Secondo la più aggiornata delle inchieste giornalistiche sulla repressione con cui il governo ha risposto alle recenti proteste in Iran, i morti sarebbero oltre millecinquecento. Un dato però non verificabile perché il regime teocratico come primissima mossa davanti alle dimostrazioni ha chiuso internet. Ossia ha cercato di impedire che dall’esterno si potesse osservare la situazione. Per assurdo potrebbero essere anche di più.

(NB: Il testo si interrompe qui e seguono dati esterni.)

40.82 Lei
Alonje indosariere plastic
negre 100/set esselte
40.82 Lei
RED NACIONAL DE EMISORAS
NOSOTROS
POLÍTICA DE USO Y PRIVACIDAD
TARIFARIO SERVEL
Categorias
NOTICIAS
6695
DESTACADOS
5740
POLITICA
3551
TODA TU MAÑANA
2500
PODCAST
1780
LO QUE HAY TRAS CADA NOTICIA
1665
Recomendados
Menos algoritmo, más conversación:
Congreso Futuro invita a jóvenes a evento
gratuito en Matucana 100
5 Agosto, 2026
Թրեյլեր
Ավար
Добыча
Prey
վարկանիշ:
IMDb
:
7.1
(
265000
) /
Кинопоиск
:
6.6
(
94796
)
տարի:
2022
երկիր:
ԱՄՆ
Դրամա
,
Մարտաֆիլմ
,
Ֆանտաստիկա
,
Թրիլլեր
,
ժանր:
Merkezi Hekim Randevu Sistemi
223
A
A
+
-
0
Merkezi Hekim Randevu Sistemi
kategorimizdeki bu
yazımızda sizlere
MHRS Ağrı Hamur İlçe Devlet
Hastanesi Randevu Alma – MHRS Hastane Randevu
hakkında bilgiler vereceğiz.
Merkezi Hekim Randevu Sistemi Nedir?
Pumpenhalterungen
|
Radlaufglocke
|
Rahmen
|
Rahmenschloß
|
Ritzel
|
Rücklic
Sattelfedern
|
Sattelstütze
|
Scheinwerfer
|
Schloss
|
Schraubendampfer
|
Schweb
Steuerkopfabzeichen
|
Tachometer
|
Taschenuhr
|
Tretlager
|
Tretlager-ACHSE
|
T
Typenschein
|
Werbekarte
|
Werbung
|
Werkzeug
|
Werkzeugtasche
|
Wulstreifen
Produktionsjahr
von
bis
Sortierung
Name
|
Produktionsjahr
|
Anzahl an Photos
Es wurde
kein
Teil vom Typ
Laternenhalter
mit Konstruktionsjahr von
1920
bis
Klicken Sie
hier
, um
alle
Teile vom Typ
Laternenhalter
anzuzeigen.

L’inchiesta di cui si parla è stata firmata dai reporter della Reuters e cita funzionari del ministero dell’Interno che raccontano in forma anonima: la Guida suprema, Ali Khamenei, ha dato l’ordine e di “fare tutto il necessario”. Sarebbe stato lui in persona a condurre una riunione con i vertici della sicurezza convocata nei primi giorni delle manifestazioni, e vi avrebbe partecipato anche il presidente Hassan Rouhani. Di questo “intervento tempestivo” senza il quale “sarebbe stato impossibile salvare il Paese”, sono stati funzionari della sfera teocratica del potere a parlarne pubblicamente — e a costruirci propaganda attorno. Dunque è un dato indubbio.
Il presidente invece ha visto il suo ruolo marginalizzato. Rouhani è considerato espressione di un governo moderato e dialogante, quello che ha portato Teheran all’accordo con la Comunità internazionale sul congelamento del programma nucleare nel 2015, ma — sebbene abbia ricevuto il consenso popolare per il secondo mandato — al momento ha le mani legate. L’accordo doveva essere occasione di rilancio, doveva permettere di ripulire il profilo iraniano sul mercato globale e, con l’eliminazione delle (tante) sanzioni, dare alla Repubblica islamica una rinnovata prosperità.
Ma il contesto generale è stato gravato da un comportamento ambiguo: la Guida aveva accettato la traiettoria di apertura promossa da Rouhani, ma contemporaneamente ha spinto un piano di penetrazione all’interno di vari Paesi della regione per aumentare la propria influenza — attraverso l’appoggio di partiti/milizia con cui ha creato rapporti mescolando ideologia e interessi. Un piano considerato ostile dagli Stati Uniti. Per questa mancanza di spirito, e perché gli alleati Usa (come Israele e Paesi del Golfo) considerano questa penetrazione un problema strategico, l’amministrazione Trump s’è ritirata dall’accordo sul nucleare riattivando l’intera panoplia sanzionatoria contro Teheran.
Il ritiro degli Usa dal deal è una sconfitta politica per Rouhani che aveva costruito l’accordo con gli americani e chiedeva agli iraniani — per primo ai falchi della teocrazia, dove si annidano le posizioni più reazionarie — di accettare il compromesso in cambio di benessere. La riattivazione delle sanzioni, e l’incapacità degli altri Paesi parte dell’intesa di reagire, hanno dato forza ai critici anti-governativi — la linea dura iraniana, quella khomeinista che vede nell’ordine mondiale occidentale un nemico da combattere.
È questo il contesto da cui nasce la repressione sulle proteste. Dimostrazioni scatenate il 15 novembre dall’aumento inaspettato della benzina e infiammate dal malcontento generale per la situazione economica. Molti manifestanti hanno contestato la linea della Guida, l’ambizione di agire da grande potenza regionale, privilegiando questo slancio al benessere dei propri cittadini. Una situazione che ha per altro portato i Pasdaran, menti e vettori della strategia — a essere uno Stato nello Stato e costruito un contesto corrotto e clienterale. Sono le stesse problematiche che starebbero alla base del (semi)isolamento in cui gli Stati Uniti stanno cercando di far tornare l’Iran.
Tant’è che ha sposato le richieste dei manifestanti, non senza rischi di sembrare parte coinvolta. Non a caso, quando il Supremo Consiglio di difesa iraniano ha smentito l’inchiesta Reuters, l’ha definita “falsa propaganda” inventata dall’America, che secondo la narrazione iraniana avrebbe creato le proteste per destabilizzare il Paese. Difficile crederci certamente, anche perché dopo le prime settimane di bavaglio completo Teheran ha dovuto riaccendere parzialmente Internet e subito hanno iniziato a circolare video in cui si vedono i militari sparare sulla folla.
Ma la lettura è ad uso interno. Rouhani ha dovuto accettare che la gestione della crisi fosse affidata ai Pasdaran, i soldati della Guida. Era stretto dalle circostanze e in una fase delicatissima del braccio di ferro sull’accordo — che dopo lo scombussolamento legato all’uscita Usa è sul punto di franare — ha dovuto cedere.